Sentieri e rifugi: bene, ma non benissimo

In materia di sentieri, il Parco della Maiella ha lavorato bene, creando una rete di percorsi ben segnati. Il Gran Sasso-Laga, invece, ha fatto un lavoro straordinario nel 2007 riattrezzando le ferrate, ma contiene vaste zone dove la segnaletica dei sentieri è carente. 

Se si bada ai rifugi, fino a oggi, i voti sono rovesciati. Al Gran Sasso si è lavorato bene al Franchetti, al Duca degli Abruzzi, al San Nicola e a Cima Alta, sulla Maiella ci si è dati da fare al bivacco Pelino, ma pesano la chiusura del rifugio Pomilio e i mancati interventi sul Manzini sono dati negativi.
Sorprende l’esistenza di bivacchi come il Desiati e il Fusco, ristrutturati con fondi pubblici e quasi inutilizzabili per mancanza di materassi e coperte.
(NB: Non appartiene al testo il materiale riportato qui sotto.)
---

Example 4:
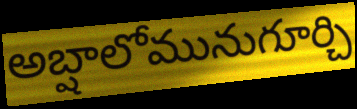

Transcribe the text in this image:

అబ్షాలోమునుగూర్చి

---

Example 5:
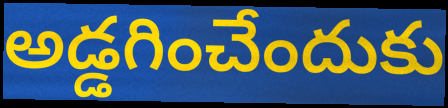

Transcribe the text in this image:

అడ్డగించేందుకు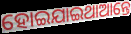
ହୋଇଯାଇଥାଆନ୍ତେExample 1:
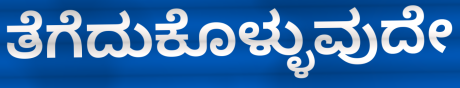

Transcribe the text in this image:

ತೆಗೆದುಕೊಳ್ಳುವುದೇ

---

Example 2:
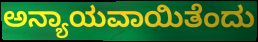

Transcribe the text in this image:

ಅನ್ಯಾಯವಾಯಿತೆಂದು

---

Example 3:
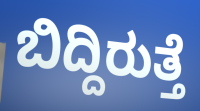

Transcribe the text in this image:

ಬಿದ್ದಿರುತ್ತೆ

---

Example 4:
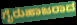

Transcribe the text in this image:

ಗೈರುಹಾಜರಾದ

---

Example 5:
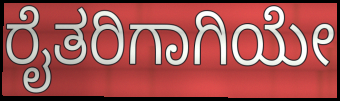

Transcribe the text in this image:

ರೈತರಿಗಾಗಿಯೇ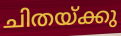
ചിതയ്ക്കുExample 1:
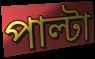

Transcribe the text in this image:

পাল্টা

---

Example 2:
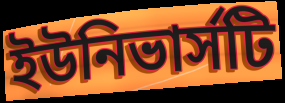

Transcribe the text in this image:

ইউনিভার্সটি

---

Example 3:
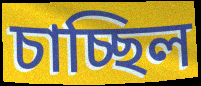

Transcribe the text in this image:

চাচ্ছিল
Vedremo a breve se i parchi, insieme al CAI e ai comuni, riusciranno a gestire bene e il rilancio del Garibaldi, del bivacco Bafile e delle strutture già finanziate dalla Regione Abruzzo.    

Infine, i percorsi attrezzati. Il Parco della Maiella, un anno fa, ha reso sicuro il “sentiero basso” delle Murelle. Il Gran Sasso-Laga, dopo gli interventi sulle ferrate, ha iniziato a metter mano al Sentiero del Centenario, ma si è fermato quasi subito. Nel 2024, le cattive condizioni dei brevi tratti attrezzati del Sentiero ha spinto quattro Comuni a vietare il transito degli escursionisti. Gli unici a fermarsi, a quel che sembra, sono stati gli accompagnatori CAI e le guide alpine, cioè i veri portatori di sicurezza. 

Nello scorso inverno, il Parco Gran Sasso-Laga ha accolto tra i suoi “ambasciatori” Hervé Barmasse. Una scelta giusta, perché la prima traversata invernale completa del massiccio, insieme alla forza mediatica di Hervé, sono state una spinta per il Gran Sasso. Sul Centenario, però, la celebre guida del Cervino ha infranto i divieti dei Comuni. Se il Parco, com’è giusto, premia Barmasse, dovrebbe anche rendere percorribile e sicuro il Centenario, che resta uno dei suoi percorsi più belli.